"Insensato Coração" poderia ter se chamado "Malandros e Manés"
Mauricio Stycer (*)
Na biografia de Janete Clair, “A Usineira de Sonhos”, o jornalista Artur Xexéo conta uma saborosa história destinada a mostrar a sensibilidade da autora de “O Astro” em matéria de gosto popular.
Deu-se em 1978, quando Dias Gomes, seu marido, escrevia a novela “Sinal de Alerta” com a colaboração do poeta Ferreira Gullar. Os dois estavam discutindo o destino de um determinado personagem, uma líder operária casada. Dias imaginava que ela deveria ter um caso com um colega de fábrica. Gullar argumentava que a solução seria incoerente. “Você não pode fazer isso porque não é plausível”, disse o poeta.
Janete Clair ouvia a conversa sem dar palpite, mas não se conteve neste momento: “Não é plausível, mas ia ser lindo”, disse. “O que vocês estão pensando? Mandem o realismo à merda. Ela deve ter o caso e, além de tudo, ficar grávida. O público vai adorar”, completou.
Recordo esta história porque Gilberto Braga, discípulo de Janete Clair, de quem foi assistente no início de sua carreira, sempre deu mostras de pensar como ela na condução de suas novelas. Em “Insensato Coração”, porém, creio que perdeu totalmente a mão.
Ao longo dos sete meses em que foi exibida, a novela não achou o seu foco. Poucos personagens conquistaram o público. A maioria mereceu um tratamento primário, esquemático e, no fundo, preguiçoso dos autores. Espertalhões ou otários, malandros ou manés – assim podemos resumir o caráter de quase todas as figuras que ocuparam a tela no período.

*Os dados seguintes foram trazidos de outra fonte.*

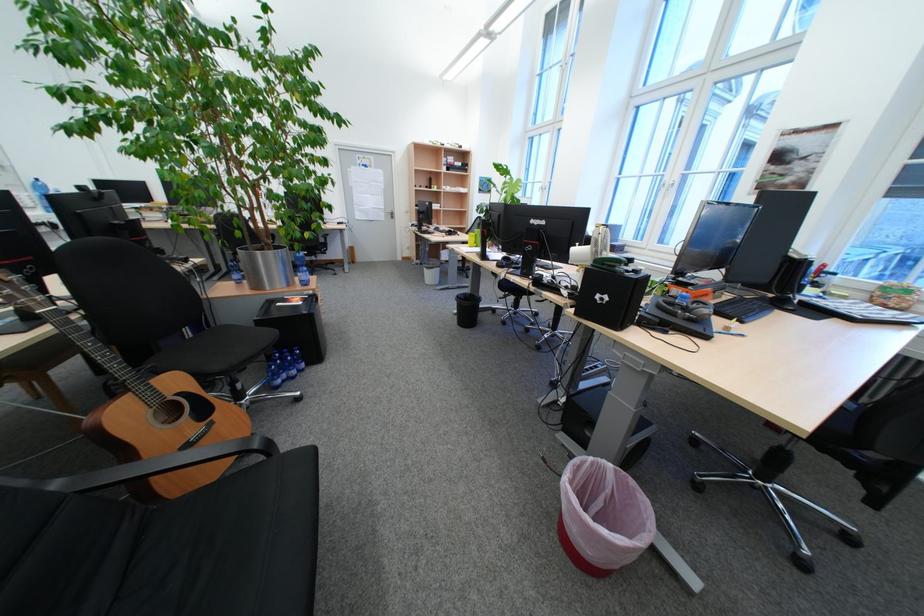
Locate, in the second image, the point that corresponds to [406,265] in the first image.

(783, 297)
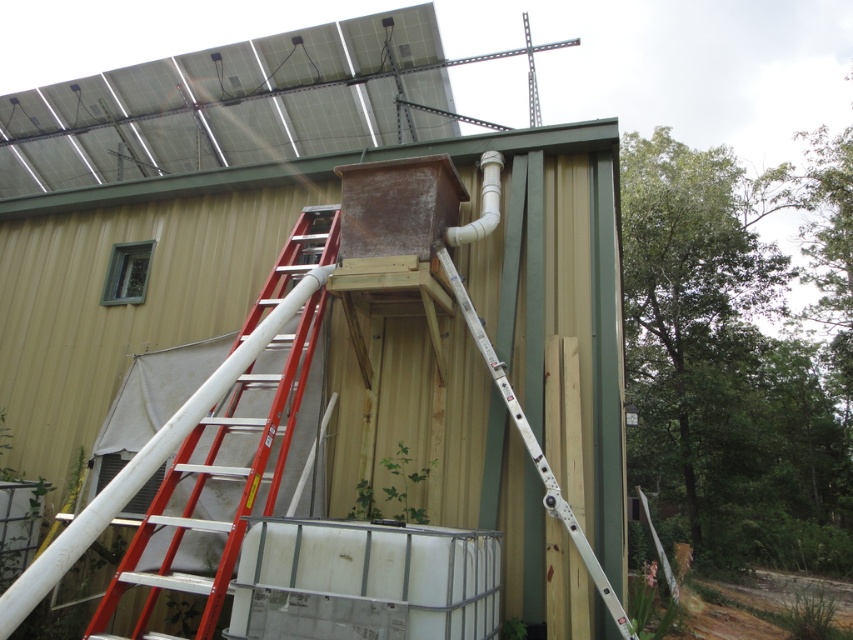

Em alguns momentos, a novela quis retratar a realidade brasileira, e tentou mostrar mazelas como corrupção, impunidade, descalabro político, homofobia, gravidez na adolescência. A trilha escolhida em quase todas as cenas sobre estes temas, “Que País é Este?”, de Renato Russo, fala de um país de 30 anos atrás.
Gilberto Braga fez uma novela que caberia bem na década de 80. Transmitiu uma visão de mundo antiquada, às vezes rancorosa, sem nuances, tanto das relações pessoais e afetivas, quanto das interações entre figuras de diferentes classes sociais.
Com frequência, Braga “mandou o realismo à merda”, como recomendava Janete Clair. Mas a sua trama foi tão mal articulada e costurada, com personagens tão desinteressantes, que as incoerências de “Insensato Coração” não foram entendidas pelo público.
Diante da falta de empatia de seus personagens, os autores aceleraram o ritmo da trama e a transformaram num thriller policial. Foram 25 as mortes ao longo dos 185 capítulos, uma a cada sete dias. A maior parte dos crimes foi cometida por “vilões sem causa”, psicopatas, sem motivos que justificassem seus gestos.
A três dias do fim, houve até um "quem matou?", envolvendo uma das vilãs. É lógico que a audiência subiu. Mas isso não transformou “Insensato Coração” numa novela melhor.